A scarlet glow shone on the hood in front of him. He leaned forward, eye straining up, trying to figure out where it came from. Suddenly a fang of rock not thirty yards to their left seemed to explode in a yellow flash. The wag rocked. The cab filled with voices crying out in surprised alarm. Impacts thunked off the Hummer’s steel and Kevlar carapace like hail. J.B., standing upright with his Uzi in lieu of the missing mount-gun, ducked into the cab with a yelp as a handful of glowing yellow embers spattered across the hood.
“Fireblast!” Ryan exclaimed. “What the fuck was that?”
“Bomb,” Doc said. Since the coldhearts had chased them off their idyllic mountain camp into the redoubt, he had been totally lucid, showing no sign of the madness that sometimes overtook him. Somewhat to Ryan’s surprise, he remained entirely calm in the face of whatever had just happened.
“You’re kidding, Doc,” Mildred said, hunching down in back, looking up and out, trying to fathom what had happened. “Somebody’s attacking?”
“Only the gods in their wrath,” Doc replied blithely.

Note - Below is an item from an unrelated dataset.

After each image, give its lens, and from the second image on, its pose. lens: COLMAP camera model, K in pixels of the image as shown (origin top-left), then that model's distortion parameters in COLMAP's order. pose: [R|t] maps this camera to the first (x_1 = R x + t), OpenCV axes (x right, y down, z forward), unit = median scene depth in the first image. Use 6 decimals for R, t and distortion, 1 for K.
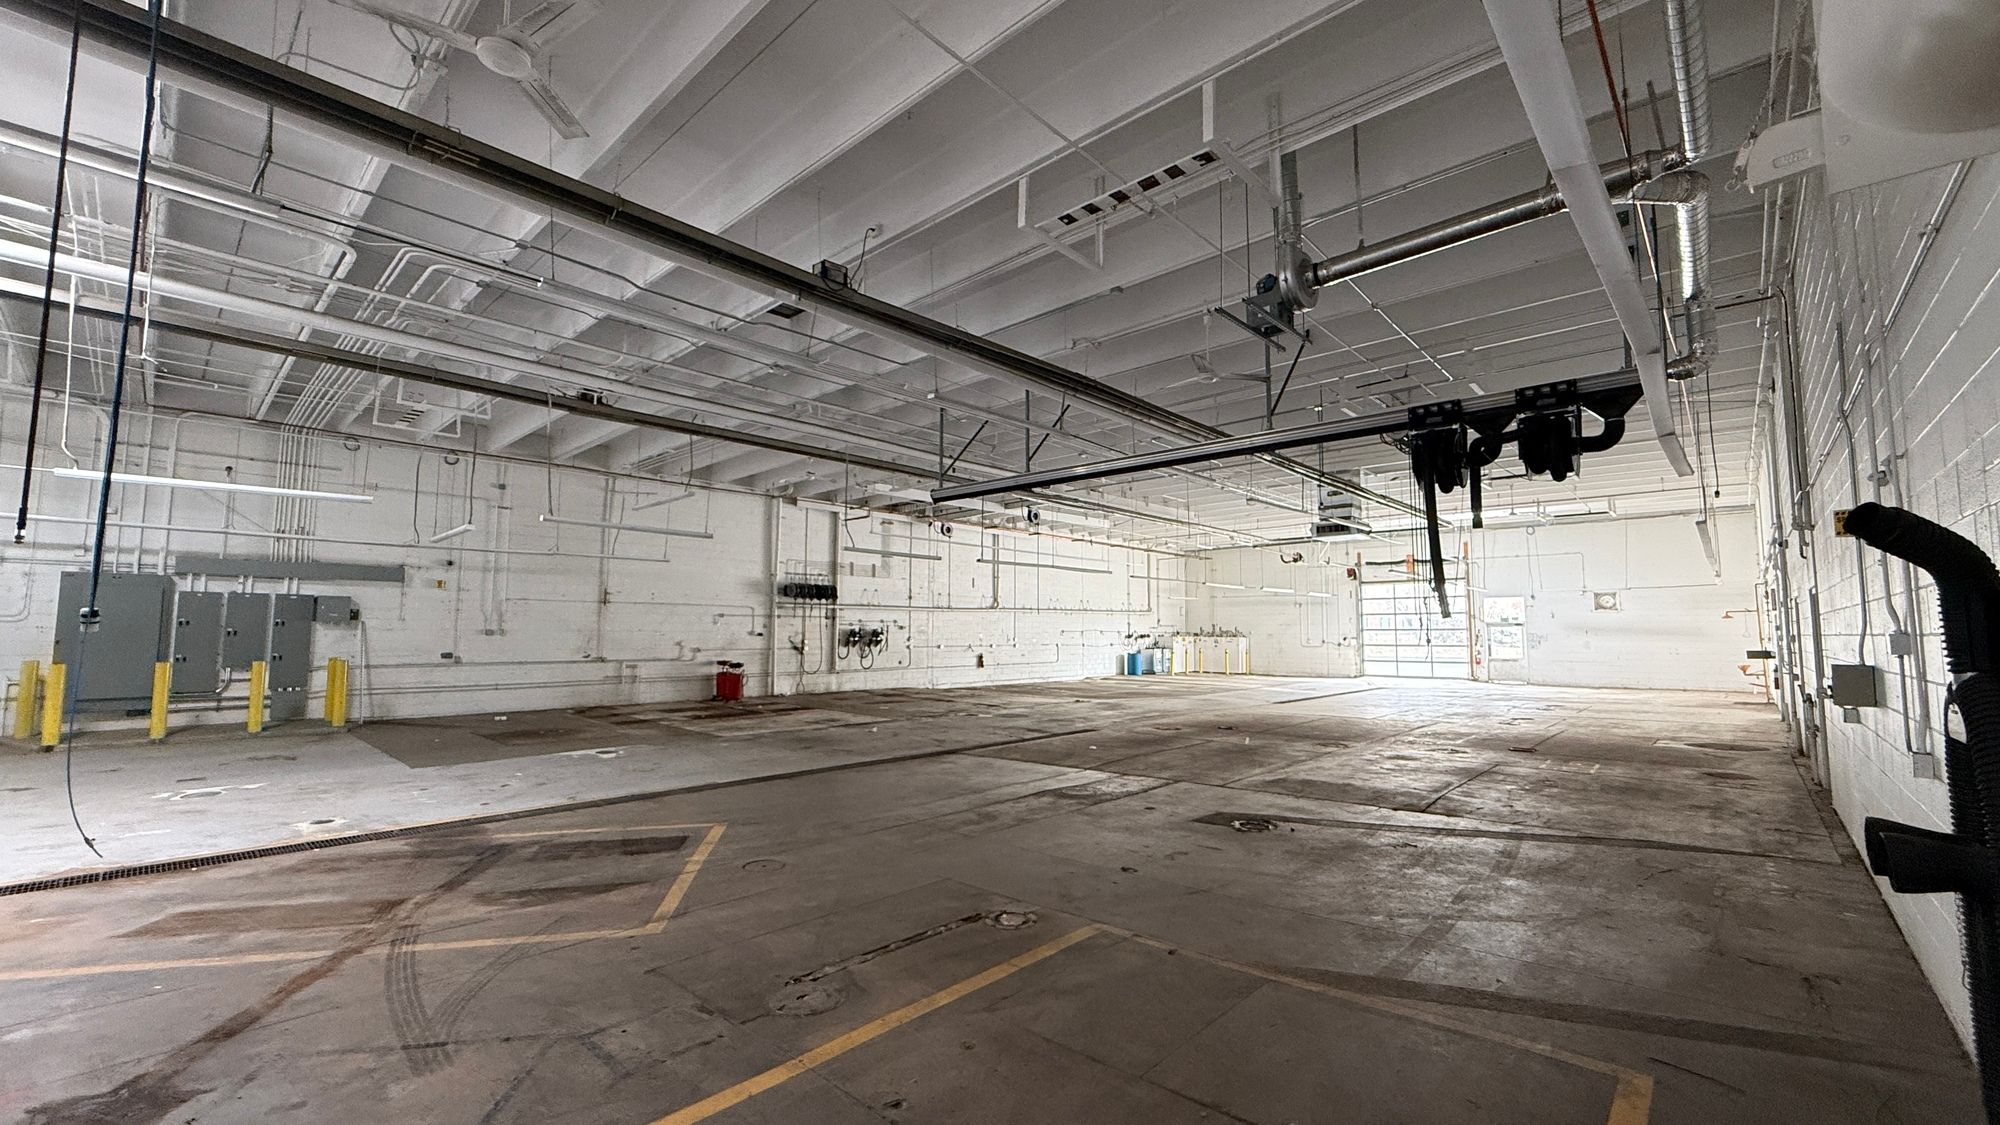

He rode in the back seat with Jak, who sat clutching one of his leaf-bladed throwing knives like a talisman in both hands. Mildred was in the aft cargo compartment tending to Krysty, who lay on a mat laid on top of their baggage, such as it was. “That was a lava bomb. A bubble, if you will, of molten rock, filled with lethal gas. If one lands too close to us we are undone, to say nothing of what should eventuate were one to strike us directly.”
“Dark night,” J.B. muttered. He straightened reluctantly, poking his head beyond the dubious protection of the cab. Almost at once he yelled, “Right, Ryan! Crank hard right!”
Ryan obeyed. The Hummer heeled over alarmingly to the left as the wag turned sharply. The one-eyed man almost left his teeth in the steering wheel as the front bucked up. And then the engine was straining, whining in anguish as it struggled to push them over a boulder in their path. The wag climbed, almost stalled, then pitched forward. Ryan gritted his teeth as the wag’s belly scraped over the sharp-toothed lava rock. But the rugged vehicle neither dropped its guts nor hung. It ground over the top and down. Mildred cursed as the top of her head hit the ceiling.
Ryan cranked his head around to see a yellow glowing worm of lava force its way over a dam of rock and slop down in a shower of sparks, right where the wag had been before the Armorer had shouted his warning.
A long breath escaped Ryan’s lungs. J.B. shoved his face back down the well of the blaster-mount. “At least we’ve shown we can take the bastard best the mountain has to throw at us!” the Armorer called.
The Hummer rocked to an impact that sank it on its springs. Two curving white blades, spaced a hand span apart, suddenly protruded downward from the Kevlar roof.
“By the Three Kennedys!” Doc exclaimed. A dark jet suddenly spewed from each curved blade. Jak and Doc cried out in alarm and flattened themselves against the doors.
“What—” Ryan began.
From almost directly overhead came the ripping roar of J.B.’s Uzi, loud even over the ceaseless bellow of the volcano. With a rending, wrenching sound, the curved blades were yanked out of the vehicle’s roof.
“Snake…” the Armorer shouted, a sudden crackle of noise like skyscraper-size firecrackers going off drowned most of his words.
“What?”
“I said, it’s a bastard rattlesnake, the biggest bastard snake I ever saw!”
Ryan stuck his head out the window and craned his neck around. Silhouetted against a demonic sky, a head as wide across as Ryan’s own shoulders reared up ten or a dozen feet above the Hummer on an impossibly thick body. Ryan wondered for an endless interval between one heartbeat and the next whether the creature was actually that huge or whether its size was an illusion produced by the glaring, ever-shifting light.
The head split open into a vast flame-yellow mouth. Its fangs, each as long as one of Ryan’s arms, unfolded like the blades of a lock-back knife. As Ryan slammed the accelerator home, the head darted forward with dizzying speed, fangs thrusting ahead of it like spears.